J’ai donc au minimum 185k d’épargné mais vraisemblaement plus 230k. J’aurais donc plus de 50% du chemin de fait.

Et durant ce même lapse de temps, j’ai remboursé près de 100k de capital sur mon hypothèque.

Très honnêtement et humblement, vous m’auriez dit il y a 6 ans que j’aurais réussi à faire ça en si peut de temps j’aurais probablement dit « yeah sure… ».

On a tous des pensées limitatives.

Autre exemple, cette année j’ai lancé une petite entreprise avec ma femme. Avec du recul, je me dis que j’aurais du lancer une entreprise à 20 ans…

Je me suis limité. J’avais des peurs ridicules.

Mais en même temps, je n’étais pas prêt. Aujourd’hui, j’ai bâti une sécurité financière qui me permet de prendre des risques.

Encore une fois, si j’avais écouté les conseils des gens autour de moi je n’aurais probablement pas parti d’entreprise…

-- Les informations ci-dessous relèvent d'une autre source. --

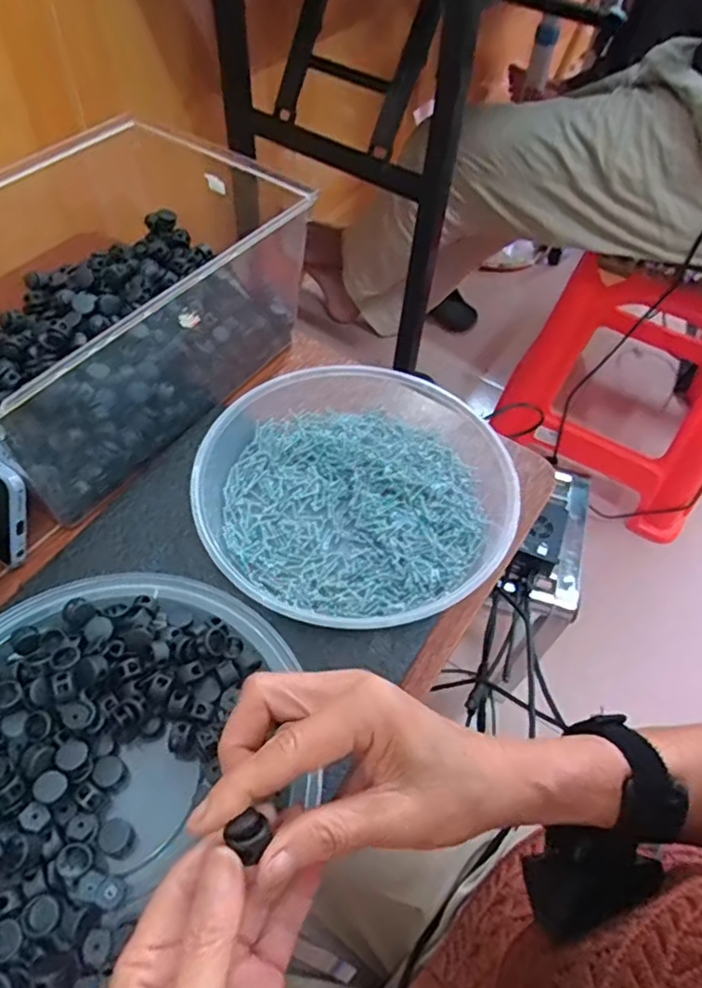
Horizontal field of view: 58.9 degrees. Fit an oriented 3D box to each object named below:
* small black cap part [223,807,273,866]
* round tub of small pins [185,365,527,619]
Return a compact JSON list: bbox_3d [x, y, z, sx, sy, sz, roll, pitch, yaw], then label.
[{"bbox_3d":[-0.037,0.125,0.228,0.014,0.007,0.015,-36,65,-25],"label":"small black cap part"},{"bbox_3d":[0.011,-0.013,0.474,0.218,0.059,0.236,2,55,-3],"label":"round tub of small pins"}]

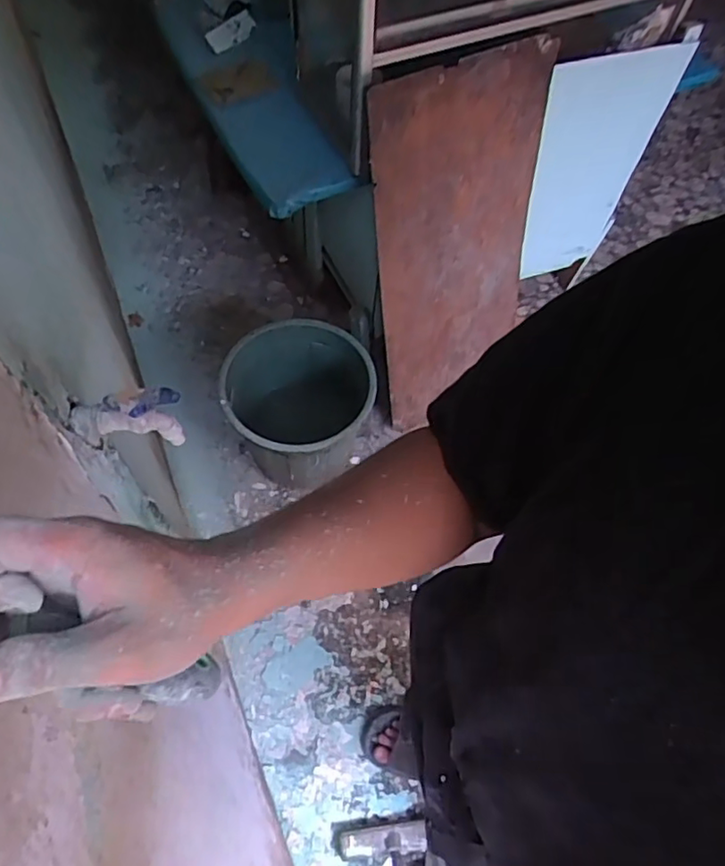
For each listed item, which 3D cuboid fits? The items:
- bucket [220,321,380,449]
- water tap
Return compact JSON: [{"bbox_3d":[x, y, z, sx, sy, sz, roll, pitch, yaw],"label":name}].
[{"bbox_3d":[-0.145,-0.036,1.457,0.337,0.325,0.313,1,61,-2],"label":"bucket"},{"bbox_3d":[-0.238,-0.017,0.610,0.106,0.072,0.025,-2,61,-4],"label":"water tap"}]

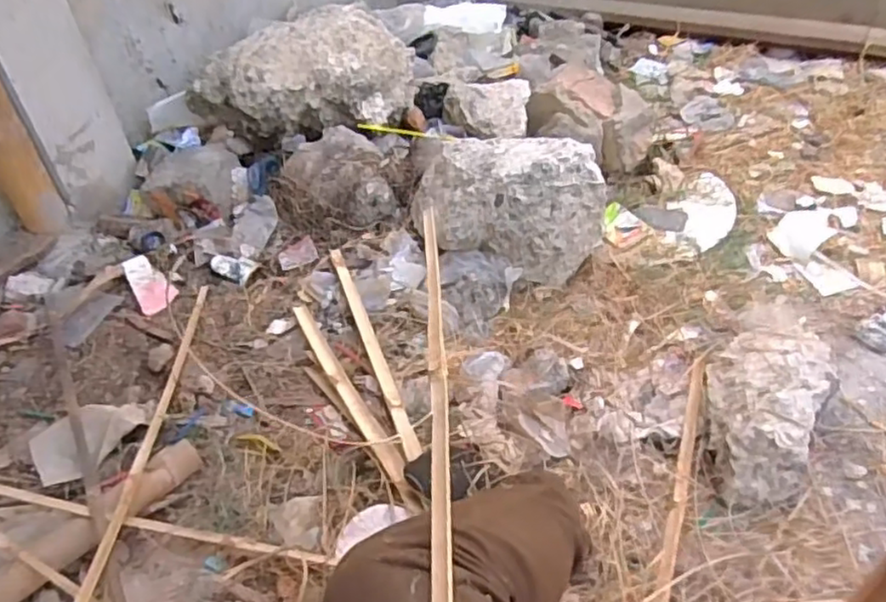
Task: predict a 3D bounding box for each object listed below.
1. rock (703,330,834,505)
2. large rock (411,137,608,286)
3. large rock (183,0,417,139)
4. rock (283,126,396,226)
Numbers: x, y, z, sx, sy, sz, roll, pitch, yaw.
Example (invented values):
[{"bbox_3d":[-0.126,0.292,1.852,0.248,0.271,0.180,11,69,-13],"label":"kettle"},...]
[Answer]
[{"bbox_3d":[0.466,0.140,0.973,0.155,0.098,0.299,16,45,19],"label":"rock"},{"bbox_3d":[0.111,-0.192,1.255,0.370,0.196,0.194,12,44,16],"label":"large rock"},{"bbox_3d":[-0.311,-0.483,1.463,0.486,0.187,0.219,-8,42,-2],"label":"large rock"},{"bbox_3d":[-0.214,-0.245,1.393,0.196,0.121,0.228,-17,43,-12],"label":"rock"}]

Il faut faire attention aux conseils et aux pensées limitantes. Elles vous empêchent d’avancer.

Le monde est rempli d’opportunités… hier encore, je regardais sur Walmart.ca des machines à coudre… et je regardais sur Amazon. Les écarts de prix sont parfois impressionnants.

Qui dit écart de prix dit possibilité de profit par arbitrage.

Je ne dis pas que j’achèterais une machine à coudre chez Walmart pour la vendre sur Amazon mais le principe est valable et l’arbitrage demeure une possibilité bien réelle de faire de l’argent avec relativement de facilité.

Ce n’est qu’un mince exemple des millions de possibilités qui nous entourent.

Mais pour les saisir, encore faut-il se donner les moyens et ça commence par entraîner son esprit à les voir et ne pas se limiter.